凍傷を起こしていたらしい掌は治療がほどこしてあった。その包帯の巻いてある腕を目の上で交差させてしばらく柳は黙り込んでいた。するとふつふつと身体の奥の方から怒りが沸いてくるのを感じた。


柳は幼い頃より未熟児で病気がちだった事もあり、病院通いが多かった。柳は検診や診察というより実験台として見られているのではないかと感じる事があった。


この赤い目と白髪のせいで好奇の目で見られているだけと言われればそれまでだが…。だがあまり気持ちのいいものではなかった。


今の時代、髪の色をウィッグで隠したり染めたりなどすぐに出来る。

目だってコンタクトを入れたりサングラスをしたりする事ですぐに隠せる。

肌は一般的な日本人としてはかなり淡い色になってしまうがそれでも髪と目を隠してしまえば色の白い人だなぁ位の認識で終わってしまうはずだ。


しかし柳は…自分のせいでもないのにこそこそと姿を半端に隠したくないと思っている為髪も目も本来の姿のままで過ごしている。

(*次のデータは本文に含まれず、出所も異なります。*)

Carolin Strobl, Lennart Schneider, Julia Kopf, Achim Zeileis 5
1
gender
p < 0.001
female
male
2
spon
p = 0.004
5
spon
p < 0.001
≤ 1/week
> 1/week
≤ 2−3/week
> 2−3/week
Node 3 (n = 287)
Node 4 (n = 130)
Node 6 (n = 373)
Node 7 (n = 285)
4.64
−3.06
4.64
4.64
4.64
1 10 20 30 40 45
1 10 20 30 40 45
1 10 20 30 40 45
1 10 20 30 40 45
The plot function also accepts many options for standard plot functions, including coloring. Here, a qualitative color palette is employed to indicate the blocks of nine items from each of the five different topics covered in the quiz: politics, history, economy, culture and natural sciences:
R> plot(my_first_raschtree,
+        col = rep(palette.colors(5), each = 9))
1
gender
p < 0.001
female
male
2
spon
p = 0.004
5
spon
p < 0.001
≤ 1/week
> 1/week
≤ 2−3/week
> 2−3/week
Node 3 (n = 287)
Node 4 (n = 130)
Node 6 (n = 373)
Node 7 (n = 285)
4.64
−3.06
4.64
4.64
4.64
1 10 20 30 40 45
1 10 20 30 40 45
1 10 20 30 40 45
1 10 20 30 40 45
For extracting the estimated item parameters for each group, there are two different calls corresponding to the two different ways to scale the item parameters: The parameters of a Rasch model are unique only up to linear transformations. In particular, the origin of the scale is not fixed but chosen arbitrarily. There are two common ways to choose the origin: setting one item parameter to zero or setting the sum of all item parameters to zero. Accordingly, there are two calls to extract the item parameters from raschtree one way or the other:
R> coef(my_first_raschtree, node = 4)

それに半端に隠したとしても人と親しくなっていくにつれてそれを明かすタイミングや…もし親しく付き合っていた人に拒絶されたりしたらたまったものではない。


柳の姿を分かった上で付き合ってくれる人を見分けたいのかもしれない。
「どうせなら一回で諦めてくれればよかったのに…なんで二回も召喚するんだよ…」
正直、柳にとって自分の世界に対する執着は全くない。


あるのはリィズウェルに会いたいという事ばかりだ。柳自身でも不思議でしかたがない。ほんの二時間前後側にいただけなのに…誰よりも彼を信頼している自分がいる事を…。


「その場所に飛ばして貰えたらいいのにな…」
とりあえず自分の怒りはかなりあるがそれよりもリィズウェルの元に戻る事が柳にとって最優先事項だった。


「……もうひと眠り…してお…こ…」
柳の意志ではないとはいえ異世界に飛ばされたのはかなりの体力を消耗したらしく、眠気が襲ってきた。柳はそれにあがらう事なく身を任せた。

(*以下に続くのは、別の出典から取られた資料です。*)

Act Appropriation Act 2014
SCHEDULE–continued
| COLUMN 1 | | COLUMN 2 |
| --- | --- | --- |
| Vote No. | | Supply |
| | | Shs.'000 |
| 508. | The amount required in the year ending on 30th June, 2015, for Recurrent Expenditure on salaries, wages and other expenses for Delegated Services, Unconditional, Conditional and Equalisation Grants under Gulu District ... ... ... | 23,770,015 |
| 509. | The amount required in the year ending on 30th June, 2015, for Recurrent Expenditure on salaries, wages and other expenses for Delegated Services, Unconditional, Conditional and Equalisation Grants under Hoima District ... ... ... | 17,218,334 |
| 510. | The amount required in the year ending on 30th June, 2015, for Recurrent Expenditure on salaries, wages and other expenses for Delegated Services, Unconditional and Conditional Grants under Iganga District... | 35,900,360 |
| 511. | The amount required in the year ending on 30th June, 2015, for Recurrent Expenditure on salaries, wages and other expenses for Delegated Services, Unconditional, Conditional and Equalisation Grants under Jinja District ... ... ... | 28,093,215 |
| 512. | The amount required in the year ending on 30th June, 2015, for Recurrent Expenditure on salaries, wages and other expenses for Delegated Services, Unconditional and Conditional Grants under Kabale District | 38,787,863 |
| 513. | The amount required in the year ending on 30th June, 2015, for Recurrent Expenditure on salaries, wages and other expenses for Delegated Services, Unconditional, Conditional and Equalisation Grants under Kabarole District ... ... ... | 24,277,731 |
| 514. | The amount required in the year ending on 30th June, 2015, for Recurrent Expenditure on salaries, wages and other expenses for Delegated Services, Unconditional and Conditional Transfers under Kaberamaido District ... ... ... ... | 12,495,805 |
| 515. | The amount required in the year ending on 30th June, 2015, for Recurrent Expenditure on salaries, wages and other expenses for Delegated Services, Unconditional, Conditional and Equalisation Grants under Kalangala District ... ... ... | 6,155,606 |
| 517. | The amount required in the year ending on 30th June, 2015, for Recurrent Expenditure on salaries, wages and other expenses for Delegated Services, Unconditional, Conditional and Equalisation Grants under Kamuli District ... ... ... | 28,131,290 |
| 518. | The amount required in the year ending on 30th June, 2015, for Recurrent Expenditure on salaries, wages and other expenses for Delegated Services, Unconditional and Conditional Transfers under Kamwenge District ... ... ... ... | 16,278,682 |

そして夕方から夜になる頃にようやく柳は目を覚ました。初めて目が覚めた時はまだ朝だったのだ。
「うぁ…よその家でよく寝ちゃったよ…」
ぼや〜とする頭でもにゃもにゃと考え込んでいたら微かにノックの音が聞こえてリリアナが部屋に入って来た。


「よかった…目が覚めたのね。あなた色が白いから心配していたのよ」
そう言ってリリアナは額に手を当てたりして様子を見た後に柳を夕食に誘った。


夕食自体は特別なものではなく庶民的な料理ばかりだった。


異世界という事もありとんでもない食材が出たらどうしようかと思ったがそんなのは杞憂に終わった。